Zu meiner Verwunderung schien dies Betragen Eugenien gar nicht zu verletzen. Sie beobachtete Amanda ziemlich still eine Weile, und ich sah es um ihre Lippen zucken wie lauter Lust und Muthwillen. Leise lehnte auch sie sich in ihren Lehnstuhl zurück, noch viel bequemer als Amanda, zog rasch einen Fußschemel herbei, nach dem jene so eben greifen wollte, setzte ebenfalls Riechfläschchen und Taschentuch in Bewegung und sprach noch viel matter und blasirter als ihre Gegnerin. Und das alles war so wenig gemacht, schien so ganz eigene Natur zu sein, daß ich staunend die sonst so frische Eugenie betrachtete.
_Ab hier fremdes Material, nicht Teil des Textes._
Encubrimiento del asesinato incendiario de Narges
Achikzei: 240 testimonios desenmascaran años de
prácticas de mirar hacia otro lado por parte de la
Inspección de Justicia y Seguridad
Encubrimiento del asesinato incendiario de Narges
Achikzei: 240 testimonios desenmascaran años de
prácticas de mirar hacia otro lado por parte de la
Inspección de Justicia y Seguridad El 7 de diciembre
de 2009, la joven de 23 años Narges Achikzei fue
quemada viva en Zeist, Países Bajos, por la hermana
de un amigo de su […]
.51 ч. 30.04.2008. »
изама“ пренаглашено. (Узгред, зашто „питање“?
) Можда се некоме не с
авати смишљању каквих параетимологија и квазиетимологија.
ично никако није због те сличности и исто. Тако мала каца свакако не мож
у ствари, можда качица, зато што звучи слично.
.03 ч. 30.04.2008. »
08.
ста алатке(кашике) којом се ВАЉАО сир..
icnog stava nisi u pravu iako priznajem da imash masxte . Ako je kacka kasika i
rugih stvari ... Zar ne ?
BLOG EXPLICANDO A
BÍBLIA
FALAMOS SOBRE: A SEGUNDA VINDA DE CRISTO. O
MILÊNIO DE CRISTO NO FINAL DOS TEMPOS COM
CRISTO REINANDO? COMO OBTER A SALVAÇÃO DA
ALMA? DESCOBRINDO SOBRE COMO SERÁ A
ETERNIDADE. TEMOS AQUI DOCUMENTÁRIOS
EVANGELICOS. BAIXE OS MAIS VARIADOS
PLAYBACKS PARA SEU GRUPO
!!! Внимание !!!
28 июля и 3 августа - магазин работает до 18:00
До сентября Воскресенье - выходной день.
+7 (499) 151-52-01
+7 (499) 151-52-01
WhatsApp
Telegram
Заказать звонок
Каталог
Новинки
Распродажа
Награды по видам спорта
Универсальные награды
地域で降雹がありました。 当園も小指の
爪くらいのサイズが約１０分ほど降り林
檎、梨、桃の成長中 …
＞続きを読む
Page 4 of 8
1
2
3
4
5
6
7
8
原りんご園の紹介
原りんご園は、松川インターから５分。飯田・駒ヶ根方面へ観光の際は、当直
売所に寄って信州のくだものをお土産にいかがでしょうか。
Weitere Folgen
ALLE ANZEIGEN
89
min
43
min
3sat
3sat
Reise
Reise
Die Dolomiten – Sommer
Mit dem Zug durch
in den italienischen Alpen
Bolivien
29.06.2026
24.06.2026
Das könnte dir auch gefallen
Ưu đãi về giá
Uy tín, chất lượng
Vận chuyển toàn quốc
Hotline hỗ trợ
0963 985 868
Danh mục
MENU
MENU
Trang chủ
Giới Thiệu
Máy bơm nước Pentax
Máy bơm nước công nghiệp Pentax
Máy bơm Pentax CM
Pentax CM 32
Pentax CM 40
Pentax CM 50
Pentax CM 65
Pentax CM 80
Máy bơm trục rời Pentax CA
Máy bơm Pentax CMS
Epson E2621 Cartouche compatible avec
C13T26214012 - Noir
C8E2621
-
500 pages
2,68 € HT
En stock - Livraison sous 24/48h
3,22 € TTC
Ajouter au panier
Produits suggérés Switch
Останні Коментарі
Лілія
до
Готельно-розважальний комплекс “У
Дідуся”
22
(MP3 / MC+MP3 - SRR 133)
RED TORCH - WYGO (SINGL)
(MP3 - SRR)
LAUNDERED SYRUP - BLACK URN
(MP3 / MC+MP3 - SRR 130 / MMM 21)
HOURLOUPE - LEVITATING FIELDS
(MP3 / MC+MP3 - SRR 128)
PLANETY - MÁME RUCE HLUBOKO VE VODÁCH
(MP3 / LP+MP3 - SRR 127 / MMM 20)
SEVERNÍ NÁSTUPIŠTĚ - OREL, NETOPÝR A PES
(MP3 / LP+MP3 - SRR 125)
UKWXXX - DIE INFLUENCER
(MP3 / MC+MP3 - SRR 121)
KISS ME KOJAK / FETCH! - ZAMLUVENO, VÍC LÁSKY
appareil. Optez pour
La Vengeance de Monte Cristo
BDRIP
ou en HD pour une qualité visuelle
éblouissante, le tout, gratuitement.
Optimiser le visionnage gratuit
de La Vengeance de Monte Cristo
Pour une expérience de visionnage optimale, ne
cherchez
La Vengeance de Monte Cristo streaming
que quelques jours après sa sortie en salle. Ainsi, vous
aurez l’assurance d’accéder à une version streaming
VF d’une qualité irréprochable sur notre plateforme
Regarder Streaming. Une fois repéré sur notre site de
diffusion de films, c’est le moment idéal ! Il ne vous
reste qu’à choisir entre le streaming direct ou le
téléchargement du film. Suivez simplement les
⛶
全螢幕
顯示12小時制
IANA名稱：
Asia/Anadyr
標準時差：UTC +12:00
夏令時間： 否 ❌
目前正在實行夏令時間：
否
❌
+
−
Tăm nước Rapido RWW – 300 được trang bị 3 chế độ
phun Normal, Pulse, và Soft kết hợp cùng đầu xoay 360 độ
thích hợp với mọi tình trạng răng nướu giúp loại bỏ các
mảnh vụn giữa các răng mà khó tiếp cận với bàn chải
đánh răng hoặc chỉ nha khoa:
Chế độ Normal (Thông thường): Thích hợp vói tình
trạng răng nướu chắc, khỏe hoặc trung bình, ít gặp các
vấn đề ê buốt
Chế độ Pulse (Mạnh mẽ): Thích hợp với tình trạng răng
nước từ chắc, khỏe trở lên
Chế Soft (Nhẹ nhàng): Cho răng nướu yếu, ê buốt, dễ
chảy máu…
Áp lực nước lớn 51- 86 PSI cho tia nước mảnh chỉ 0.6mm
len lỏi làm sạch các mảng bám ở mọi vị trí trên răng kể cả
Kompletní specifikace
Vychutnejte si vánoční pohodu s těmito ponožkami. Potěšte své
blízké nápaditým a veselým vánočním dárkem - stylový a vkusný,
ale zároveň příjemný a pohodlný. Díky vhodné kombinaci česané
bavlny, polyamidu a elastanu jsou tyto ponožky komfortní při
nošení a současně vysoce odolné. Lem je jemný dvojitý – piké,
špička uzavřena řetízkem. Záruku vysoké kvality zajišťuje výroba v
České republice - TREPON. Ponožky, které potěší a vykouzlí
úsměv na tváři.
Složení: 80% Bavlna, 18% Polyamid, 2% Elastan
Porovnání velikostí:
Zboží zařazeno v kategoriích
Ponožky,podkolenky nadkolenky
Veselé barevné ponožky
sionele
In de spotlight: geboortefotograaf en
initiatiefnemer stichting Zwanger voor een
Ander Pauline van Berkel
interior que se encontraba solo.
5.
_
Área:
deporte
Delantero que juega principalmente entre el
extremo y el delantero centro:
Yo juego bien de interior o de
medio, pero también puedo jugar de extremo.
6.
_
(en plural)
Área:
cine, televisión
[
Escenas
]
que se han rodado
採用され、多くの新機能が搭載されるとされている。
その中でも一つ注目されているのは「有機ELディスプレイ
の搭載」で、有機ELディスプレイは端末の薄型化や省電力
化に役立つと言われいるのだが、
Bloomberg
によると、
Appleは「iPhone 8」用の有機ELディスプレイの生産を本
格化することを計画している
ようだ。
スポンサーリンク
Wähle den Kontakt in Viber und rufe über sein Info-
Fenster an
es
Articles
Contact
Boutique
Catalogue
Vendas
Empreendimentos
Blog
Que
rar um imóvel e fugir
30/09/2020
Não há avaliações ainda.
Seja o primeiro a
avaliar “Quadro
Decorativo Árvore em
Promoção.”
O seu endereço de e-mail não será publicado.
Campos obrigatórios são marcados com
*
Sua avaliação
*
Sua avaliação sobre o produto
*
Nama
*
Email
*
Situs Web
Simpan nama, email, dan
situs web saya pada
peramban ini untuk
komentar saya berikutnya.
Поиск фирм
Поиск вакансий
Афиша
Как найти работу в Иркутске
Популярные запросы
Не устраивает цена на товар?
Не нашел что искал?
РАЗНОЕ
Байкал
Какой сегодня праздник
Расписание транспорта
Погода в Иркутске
Amanda wußte augenscheinlich auch nicht, was sie dazu sagen sollte, unwillkürlich erhob sie sich etwas aus ihrer bequemen Lage, suchte ein ordentliches Gespräch anzuknüpfen und zierte sich weniger. Eugenie aber ließ sich nicht stören, gab zwar Antworten, aber ganz in Amanda's bisheriger Art und Weise, und wandte sich viel mehr zu mir armen Dinge, als zu der eleganten Tochter des Hauses. Als jedoch die Geheimräthin selbst mit Eugenien ein Gespräch begann, betrug sie sich wieder so liebenswürdig und fein, wie es stets ihre Art war. Wirklich setzte es Eugenie in dieser Weise mit der Zeit durch, daß Amanda ihr abgeschmacktes Wesen ihr gegenüber aufgab und natürlicher sprach und sich bewegte, und wie sie, so stimmte auch Eugenie ihren natürlicheren Ton wieder an, so daß diese beiden eigenthümlichen Mädchen recht gut mit einander fertig wurden.